Text:
◆ ◆ ◆ ◆ ◆
Isn’t it so beautiful, almost romantically so, that God always has and will continue to pursue us personally even when we don’t respond to His love & desire for relationship.  Or maybe you’re not yet aware that He is pursuing you?  And do you know why He is so fervently pursuing you?  Because you have His heart! Read his words to you slowly and take them in:

I can never forget you!  I have written your name on the palms of my hands. Is. 49:16

I have demonstrated my love for you. Rom. 5:8

And we, as followers of Jesus who bear the image of Christ, should we not pursue relationships with seekers with the same fervency and patience that God pursued us?   

How do we build intentional relationships with people?—See yourself as partnering with God

When I think back over my journey towards Jesus, I can see a multitude of people God sent into my life to help me encounter him personally.

 

God sent me into a family with a father who brought us up with the knowledge of God.

 

As a young boy, God also sent Scripture Teachers into my primary school to share Bible stories and the good news of Jesus.

 

As a teen, God sent me youth group leaders who followed Jesus and wanted to help me as a teen understand my need for a Saviour.
◆ ◆ ◆ ◆ ◆
Extracted data:
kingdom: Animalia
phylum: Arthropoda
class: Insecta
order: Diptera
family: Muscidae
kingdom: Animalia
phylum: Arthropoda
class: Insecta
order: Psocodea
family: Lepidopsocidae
◆ ◆ ◆ ◆ ◆
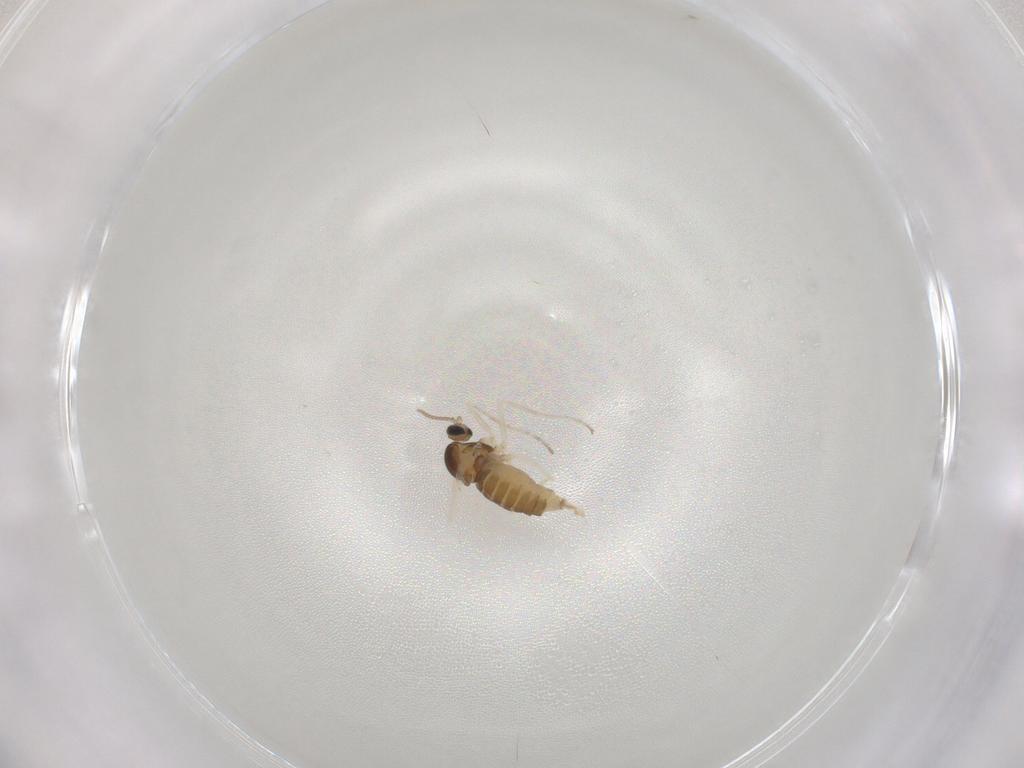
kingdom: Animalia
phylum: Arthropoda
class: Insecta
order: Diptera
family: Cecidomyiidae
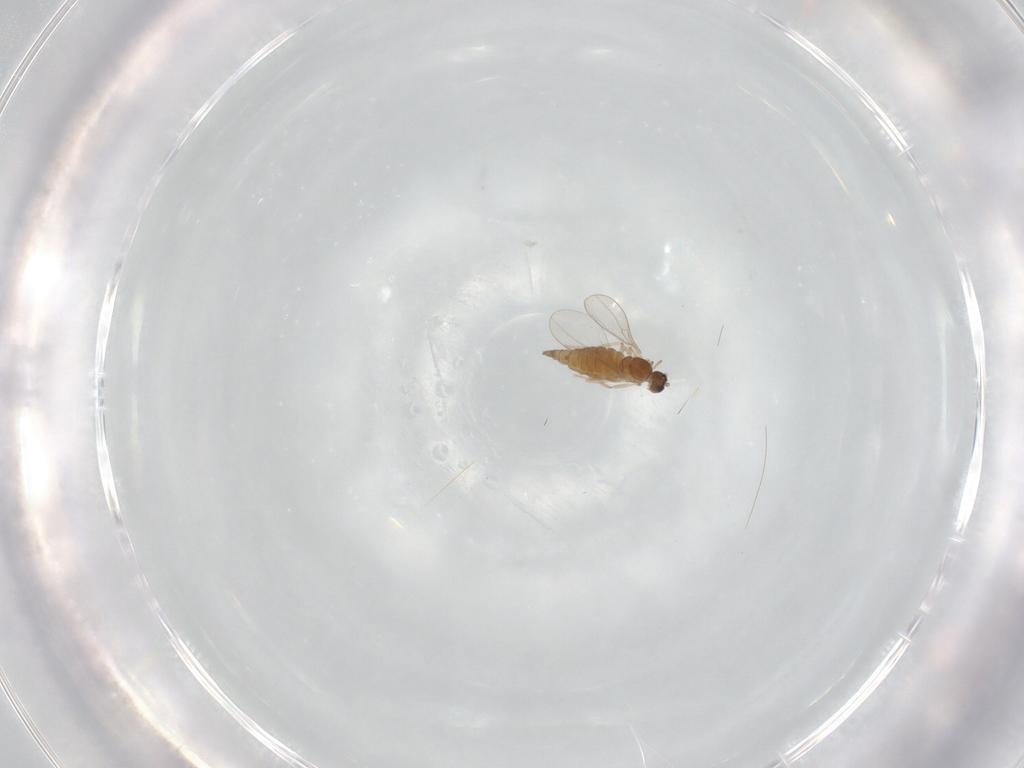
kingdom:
◆ ◆ ◆ ◆ ◆
Task objective: Write a continuation of the passage about God's pursuit of people and building intentional relationships, beginning after its final sentence. The data was drawn from a separate source, unrelated to the text.

Answer to the problem:
 

Then when I started working, God sent me Christian bosses who showed me what Christian life and work looks like.

 

As a young adult, God sent me a girl friend who knew Jesus and was willing to invite me into her world to experience Christian community.

 

And behind the scenes I know there was an army of Christians praying for me throughout my years, that God would continue to draw me to himself.

 

When it comes to building intentional relationships with people, you need to understand that you are not alone. You are partnering with God in what he is already doing in peoples lives. He is already preparing the way for you and will use you to help them move one step closer to encountering him personally.

 

Your role isn’t to do God’s job, it’s to allow God to work through you in the lives of the people around you.

 

Take a moment to think about and write down all the people God sent into your life to help you encounter him personally. Stop and thank him for each one of them.

 

Now take a moment and ask God to show you who he has sent you into a relationship with to help them encounter him personally. Ask God how you can partner with him in what he is already doing in their life.

 

Now go, partnering with God as his sent one!

 

How do we build intentional relationships with people?—Prioritise personal time with them in your schedule

 

There is a big difference between what is important and what is important to me. I may know that it is important to get up in time to read God’s word and pray about my day, but that doesn’t mean that getting up for God is important to me. In fact, the gap (between what you know is important and what is important to you) is the basis for much of the guilt that you carry around. This is true for your life as witness for Jesus.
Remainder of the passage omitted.